TO-DO ITEM — Pick out each line of the material containing the word "categories", and copy those lines in full.
*** RECORDS FOR THE EXERCISE Section Begins ***
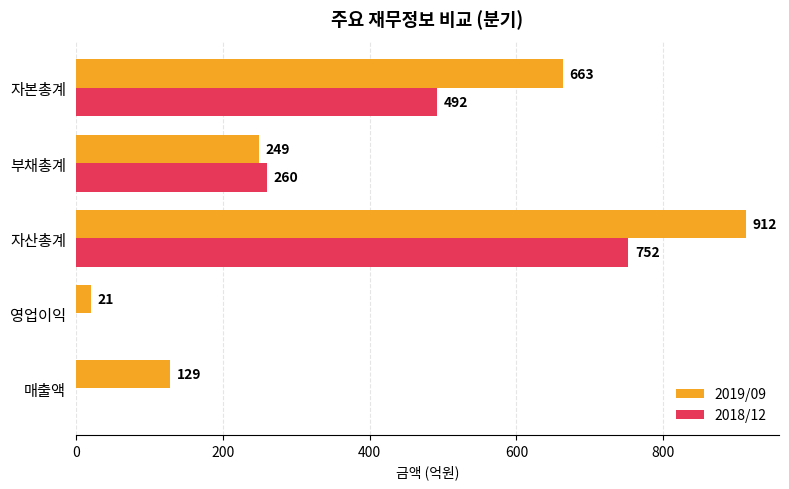

Which series has the largest total across all categories?

2019/09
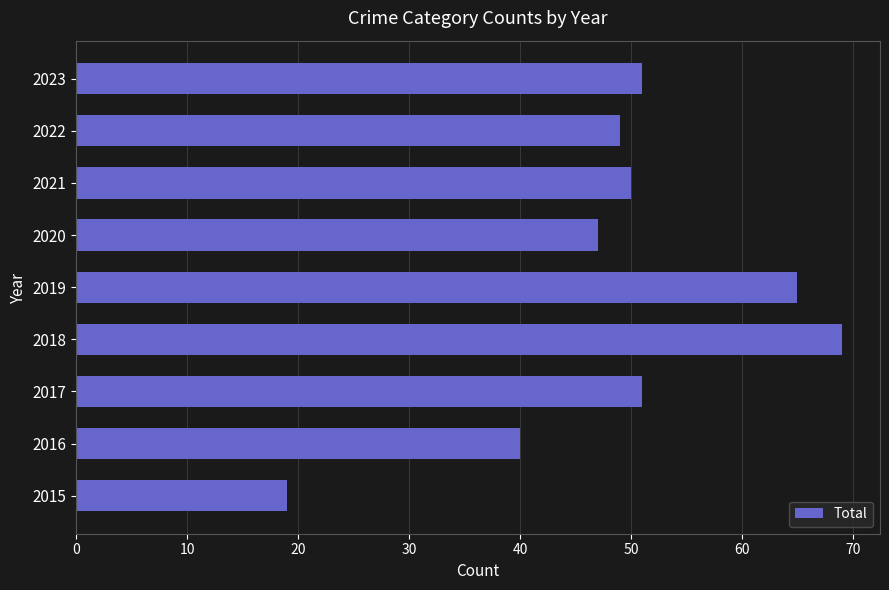

How many categories are shown in the chart?

9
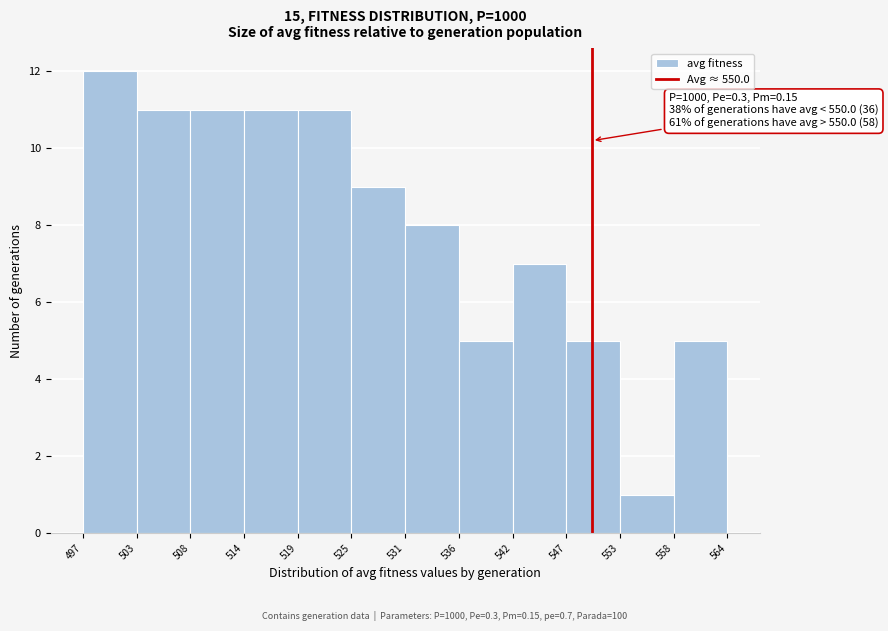

Over which range of the x-axis is the bar tallest?

497 to 503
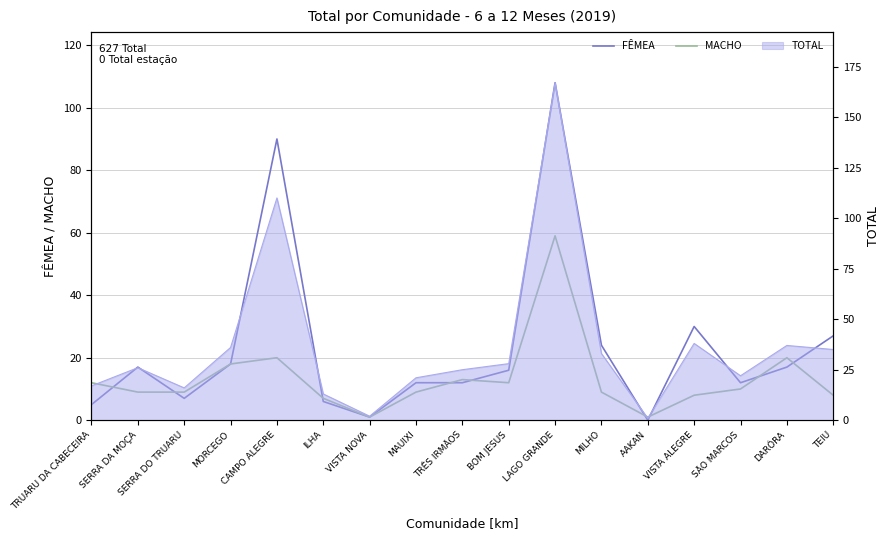

The FÊMEA series shows 8 at DARÔRA. True or false?

False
*** RECORDS FOR THE EXERCISE Section Ends ***
EXERCISE ANSWER —
Which series has the largest total across all categories?
How many categories are shown in the chart?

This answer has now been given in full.